Jane Gardner, a senior consultant at Axion Consulting and manager at trade body Carpet Recycling UK, addressed delegates by describing the 400,000 tonnes of carpet disposed of in the UK each year.
The material is “mixed, dirty and hard to separate” but contains recyclable textiles such as synthetic fibres and wool fibres as well as bitumen.
She explained that carpet recycling has grown in the UK, from just 2% of the used volume arising in 2007 to about 127,000 tonnes or 31% in 2015.
Energy from waste
However, Ms Gardner included energy from waste within her recycling figures and revealed that of the 31% of carpets ‘diverted from landfill’ in 2015, some 65% went to energy from waste outlets.
Energy from waste, Ms Gardner continued, is the most common end destination for used carpets, followed by equestrian applications. Fibre recovery and plastics recovery in comparison accounts for just 3% and 4% respectively.
Ms Gardner explained that “new technologies” were vital to achieving what she conceded is a challenging landfill diversion target of 60% by 2020. At present, there are just 19 outlets for used carpets in the UK including reuse organisations, recyclers and fuel flock specialists for energy recovery.
And, while there has been an increase in collections from retailers offering takeback schemes, only 20% of councils segregate carpets received due to space limitations, water damage and a lack of end markets.
Delegates heard that these issues were exacerbated in mattress recycling, where recycling one tonne of mattresses can cost a local authority between £150 and £200.
Lee Foulkes, technical manager at Rhondda Cynon Taf council in Wales, took to the podium to explain that as a unitary authority it had a “unique perspective” on the supply chain problem.

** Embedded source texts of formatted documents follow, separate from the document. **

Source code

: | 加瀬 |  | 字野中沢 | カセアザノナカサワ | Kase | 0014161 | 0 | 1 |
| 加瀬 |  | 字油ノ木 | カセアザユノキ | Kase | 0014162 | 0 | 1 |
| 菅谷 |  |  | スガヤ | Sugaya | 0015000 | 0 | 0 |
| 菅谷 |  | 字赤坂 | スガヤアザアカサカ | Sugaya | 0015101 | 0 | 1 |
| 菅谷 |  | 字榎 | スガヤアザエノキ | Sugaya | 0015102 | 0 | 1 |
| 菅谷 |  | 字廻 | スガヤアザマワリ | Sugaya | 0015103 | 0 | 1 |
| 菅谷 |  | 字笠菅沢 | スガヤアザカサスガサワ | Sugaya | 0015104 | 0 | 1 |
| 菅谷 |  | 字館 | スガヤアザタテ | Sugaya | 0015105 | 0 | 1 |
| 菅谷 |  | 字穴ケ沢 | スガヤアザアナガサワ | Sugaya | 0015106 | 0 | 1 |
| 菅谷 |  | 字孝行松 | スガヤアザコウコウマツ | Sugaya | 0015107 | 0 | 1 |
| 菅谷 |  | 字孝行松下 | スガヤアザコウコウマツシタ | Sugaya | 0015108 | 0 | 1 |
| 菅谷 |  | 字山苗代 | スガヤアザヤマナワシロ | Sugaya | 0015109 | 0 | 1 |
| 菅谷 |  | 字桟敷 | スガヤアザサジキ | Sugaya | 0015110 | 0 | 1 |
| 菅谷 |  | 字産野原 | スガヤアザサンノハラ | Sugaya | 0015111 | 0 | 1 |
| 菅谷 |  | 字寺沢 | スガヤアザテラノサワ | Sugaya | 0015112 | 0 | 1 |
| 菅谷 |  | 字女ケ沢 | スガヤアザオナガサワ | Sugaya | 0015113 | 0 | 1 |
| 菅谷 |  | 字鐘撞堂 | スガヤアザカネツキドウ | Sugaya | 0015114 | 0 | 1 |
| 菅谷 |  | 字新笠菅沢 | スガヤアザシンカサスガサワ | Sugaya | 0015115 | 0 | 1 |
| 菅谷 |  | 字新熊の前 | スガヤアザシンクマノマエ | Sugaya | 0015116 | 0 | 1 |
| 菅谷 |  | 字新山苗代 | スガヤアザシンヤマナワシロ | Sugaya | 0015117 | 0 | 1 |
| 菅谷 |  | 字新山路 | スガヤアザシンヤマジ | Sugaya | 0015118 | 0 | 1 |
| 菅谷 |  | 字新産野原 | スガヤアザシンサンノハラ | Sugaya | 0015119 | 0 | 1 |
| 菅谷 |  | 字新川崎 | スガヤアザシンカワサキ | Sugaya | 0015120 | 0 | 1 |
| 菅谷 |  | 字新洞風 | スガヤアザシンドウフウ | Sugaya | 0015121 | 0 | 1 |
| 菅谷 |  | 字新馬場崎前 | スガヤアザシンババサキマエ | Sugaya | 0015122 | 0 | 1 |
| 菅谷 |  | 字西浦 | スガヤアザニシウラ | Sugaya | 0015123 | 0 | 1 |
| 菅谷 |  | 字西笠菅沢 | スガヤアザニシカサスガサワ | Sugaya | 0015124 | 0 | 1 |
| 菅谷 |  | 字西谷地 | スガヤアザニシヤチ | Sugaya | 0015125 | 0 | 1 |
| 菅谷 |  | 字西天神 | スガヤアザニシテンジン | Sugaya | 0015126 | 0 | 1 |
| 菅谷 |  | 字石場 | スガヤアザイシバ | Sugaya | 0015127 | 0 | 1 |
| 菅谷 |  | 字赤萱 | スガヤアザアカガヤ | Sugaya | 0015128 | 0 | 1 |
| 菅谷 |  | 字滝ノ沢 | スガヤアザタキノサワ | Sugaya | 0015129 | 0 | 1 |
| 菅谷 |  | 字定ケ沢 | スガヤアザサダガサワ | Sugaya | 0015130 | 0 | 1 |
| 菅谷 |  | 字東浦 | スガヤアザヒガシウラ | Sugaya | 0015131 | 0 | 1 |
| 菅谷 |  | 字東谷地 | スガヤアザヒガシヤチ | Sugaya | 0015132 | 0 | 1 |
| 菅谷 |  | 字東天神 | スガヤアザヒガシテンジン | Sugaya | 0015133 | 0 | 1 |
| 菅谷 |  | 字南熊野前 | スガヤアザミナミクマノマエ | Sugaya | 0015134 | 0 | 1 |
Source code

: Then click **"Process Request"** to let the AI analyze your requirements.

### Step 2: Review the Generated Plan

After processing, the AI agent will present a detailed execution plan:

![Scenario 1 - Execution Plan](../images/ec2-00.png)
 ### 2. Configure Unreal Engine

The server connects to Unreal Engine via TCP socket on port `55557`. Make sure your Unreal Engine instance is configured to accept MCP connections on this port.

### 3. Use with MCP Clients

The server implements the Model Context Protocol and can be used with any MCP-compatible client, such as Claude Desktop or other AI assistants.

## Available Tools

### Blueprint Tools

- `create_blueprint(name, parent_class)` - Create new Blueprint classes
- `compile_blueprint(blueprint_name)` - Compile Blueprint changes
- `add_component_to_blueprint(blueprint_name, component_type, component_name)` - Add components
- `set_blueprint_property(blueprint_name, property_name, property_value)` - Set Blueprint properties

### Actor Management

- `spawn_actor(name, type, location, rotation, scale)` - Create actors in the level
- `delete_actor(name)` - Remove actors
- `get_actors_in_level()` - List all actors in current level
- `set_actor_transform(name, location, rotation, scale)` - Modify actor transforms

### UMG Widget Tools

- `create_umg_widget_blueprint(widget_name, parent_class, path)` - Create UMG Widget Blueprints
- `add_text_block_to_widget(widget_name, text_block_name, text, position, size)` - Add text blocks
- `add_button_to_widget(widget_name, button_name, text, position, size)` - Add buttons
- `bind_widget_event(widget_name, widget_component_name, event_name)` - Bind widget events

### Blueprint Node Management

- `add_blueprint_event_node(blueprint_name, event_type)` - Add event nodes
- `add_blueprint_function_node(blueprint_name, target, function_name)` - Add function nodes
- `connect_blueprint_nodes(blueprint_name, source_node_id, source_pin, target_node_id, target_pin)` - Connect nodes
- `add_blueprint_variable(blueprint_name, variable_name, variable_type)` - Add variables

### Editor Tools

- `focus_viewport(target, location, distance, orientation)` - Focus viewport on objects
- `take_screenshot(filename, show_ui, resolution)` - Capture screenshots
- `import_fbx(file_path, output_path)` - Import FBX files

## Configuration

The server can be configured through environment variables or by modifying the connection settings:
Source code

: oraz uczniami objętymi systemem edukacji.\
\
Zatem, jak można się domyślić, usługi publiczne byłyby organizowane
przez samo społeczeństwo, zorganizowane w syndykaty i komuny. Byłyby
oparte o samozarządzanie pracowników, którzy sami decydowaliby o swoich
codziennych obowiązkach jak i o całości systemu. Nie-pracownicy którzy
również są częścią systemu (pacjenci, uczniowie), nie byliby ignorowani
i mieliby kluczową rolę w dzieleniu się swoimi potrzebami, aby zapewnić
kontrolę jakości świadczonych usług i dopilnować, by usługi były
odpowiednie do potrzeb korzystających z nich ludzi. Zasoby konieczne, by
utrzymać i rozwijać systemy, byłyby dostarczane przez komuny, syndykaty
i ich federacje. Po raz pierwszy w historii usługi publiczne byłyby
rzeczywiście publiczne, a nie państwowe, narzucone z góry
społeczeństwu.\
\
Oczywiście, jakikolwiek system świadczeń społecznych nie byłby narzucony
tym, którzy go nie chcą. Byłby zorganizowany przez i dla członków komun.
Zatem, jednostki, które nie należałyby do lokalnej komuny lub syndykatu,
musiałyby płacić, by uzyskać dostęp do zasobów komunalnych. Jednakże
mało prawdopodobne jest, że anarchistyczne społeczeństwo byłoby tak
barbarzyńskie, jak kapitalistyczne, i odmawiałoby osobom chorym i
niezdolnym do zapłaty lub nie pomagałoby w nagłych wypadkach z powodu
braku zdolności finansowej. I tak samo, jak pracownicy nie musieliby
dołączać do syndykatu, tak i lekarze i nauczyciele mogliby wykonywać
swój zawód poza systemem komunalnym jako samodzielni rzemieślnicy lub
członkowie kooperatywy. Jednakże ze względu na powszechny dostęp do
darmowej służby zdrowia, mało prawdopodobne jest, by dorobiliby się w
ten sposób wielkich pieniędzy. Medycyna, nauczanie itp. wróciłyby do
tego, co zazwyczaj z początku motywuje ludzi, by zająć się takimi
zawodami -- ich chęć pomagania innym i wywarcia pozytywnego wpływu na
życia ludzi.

He said: “When councils are paying that level of gate fee we want a high level of quality.” He pointed to a recent tender exercise by a consortium of local authorities in South Wales (lead by Cardiff City Council) as a failure of the market to provide high recycling rates without excessive costs.
Mr Foulkes explained that one way to slash mattress recycling costs for reprocessors would be to focus on deconstructing the textiles to find outgoing end markets. This would reduce the outgoing costs of sending the material to recovery as well as offset the cost of manual intensive labour.
But, he conceded that mattresses “will continue to present Welsh and UK local authorities with problems for the foreseeable future” as there is little demand for the material due to contamination.
Asked by letsrecycle.com whether landfill bans would incentivise end markets despite much of the material being contaminated, Mr Foulkes responded that it would require a “mixture of policy and economics” to make it work. He point to the existence of landfill bans in a small number of EU Countries (the Netherlands and France) and some states within the US. “Mattresses are strong candidate for extended producer responsibility” he continued and indicated the need for meaningful consultation with all involved in the sector, when considering such measures.